EXERCISE DETAILS → Give back exactly the stretch of data below from the line holding "smartphone: present [166,391,243,433]" through the line holding "teapot: none [198,322,260,369]", both ends included, and leave the remaining lines out.

SUPPLIED MATERIAL →
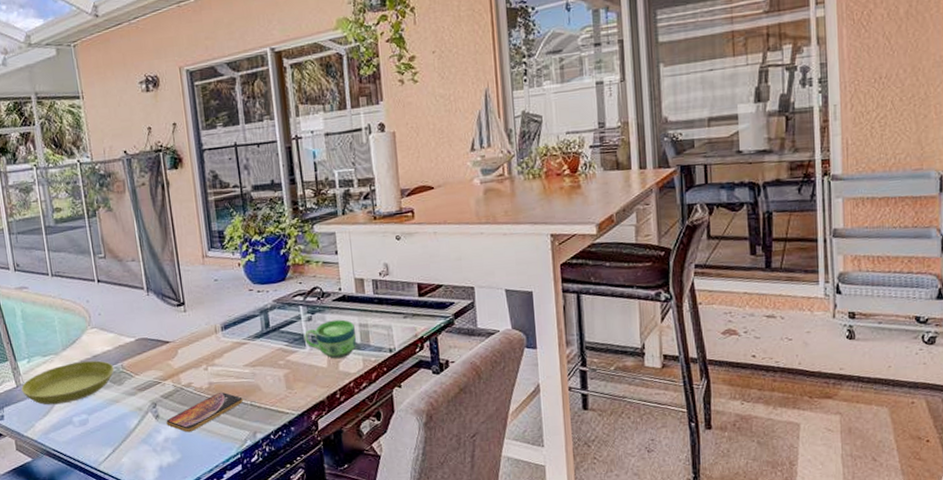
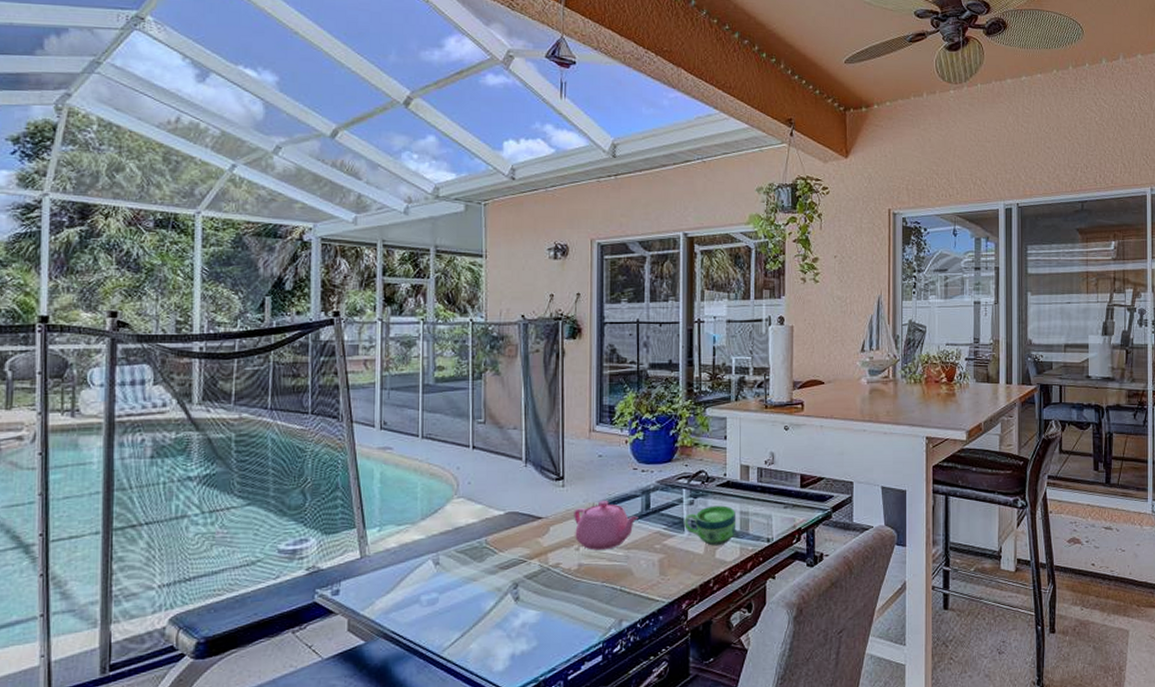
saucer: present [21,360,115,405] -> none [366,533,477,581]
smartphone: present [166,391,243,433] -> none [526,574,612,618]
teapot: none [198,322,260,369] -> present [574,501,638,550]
* * *
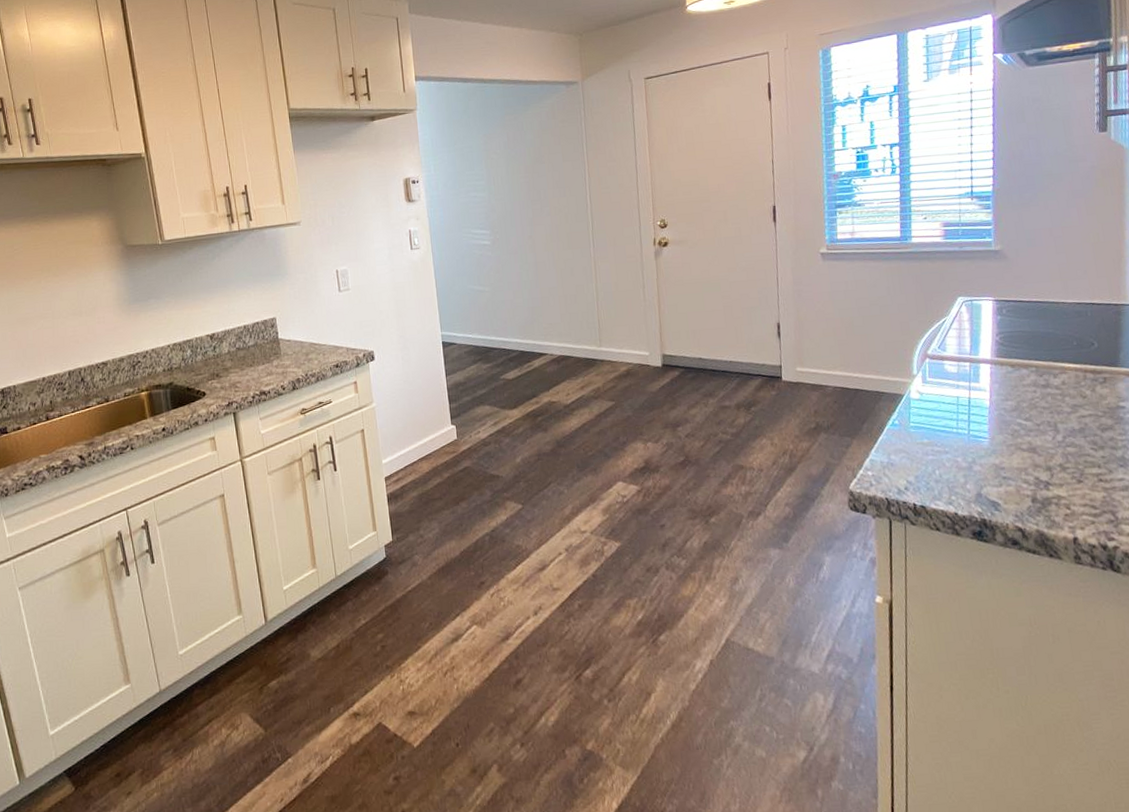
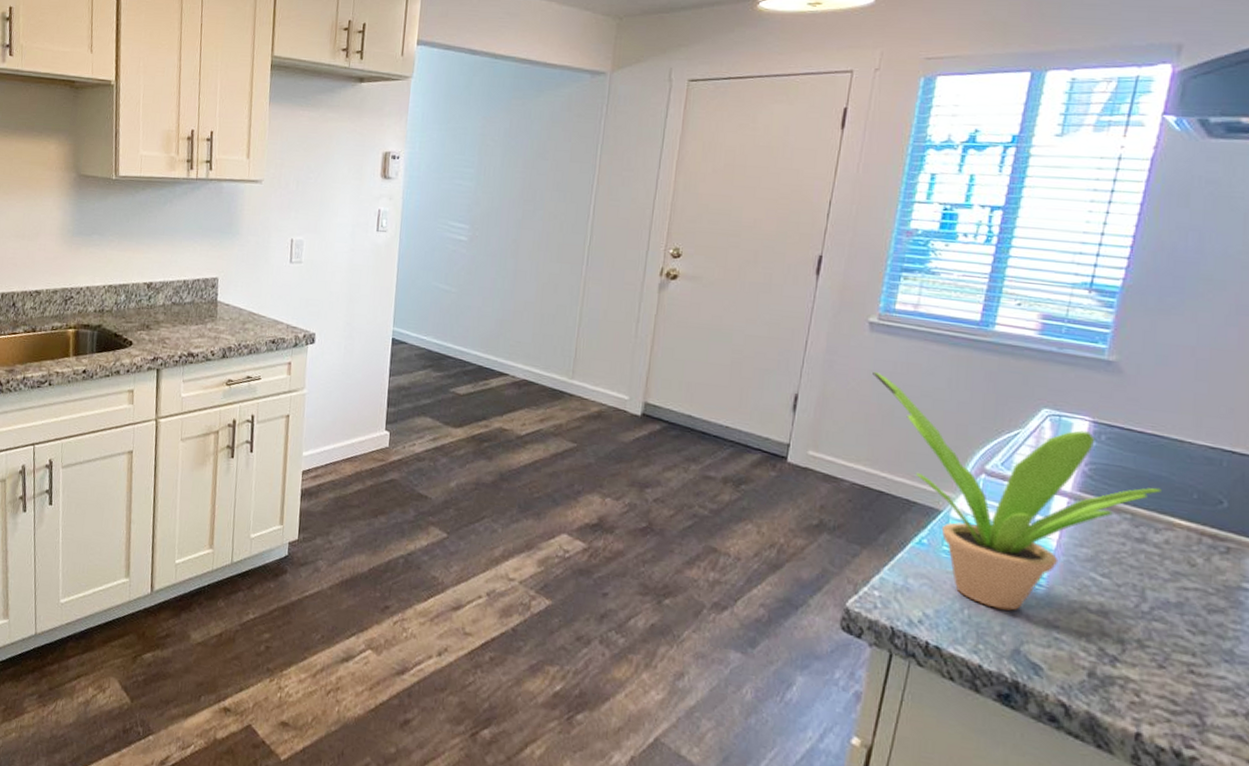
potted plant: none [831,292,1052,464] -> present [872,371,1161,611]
---
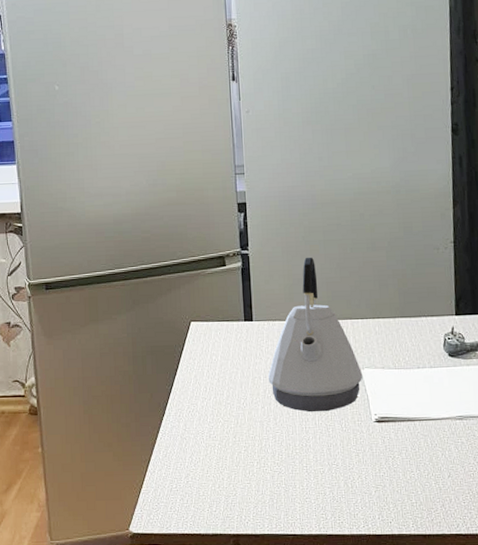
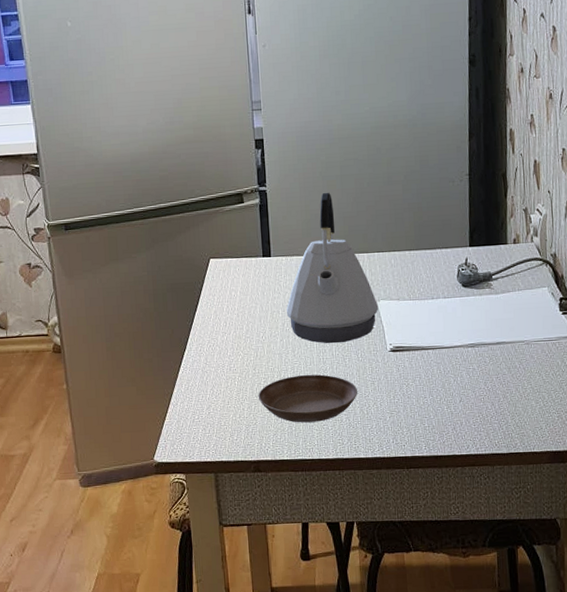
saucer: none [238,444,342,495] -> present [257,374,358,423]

SOLUTION FOR THIS PROBLEM →
smartphone: present [166,391,243,433] -> none [526,574,612,618]
teapot: none [198,322,260,369] -> present [574,501,638,550]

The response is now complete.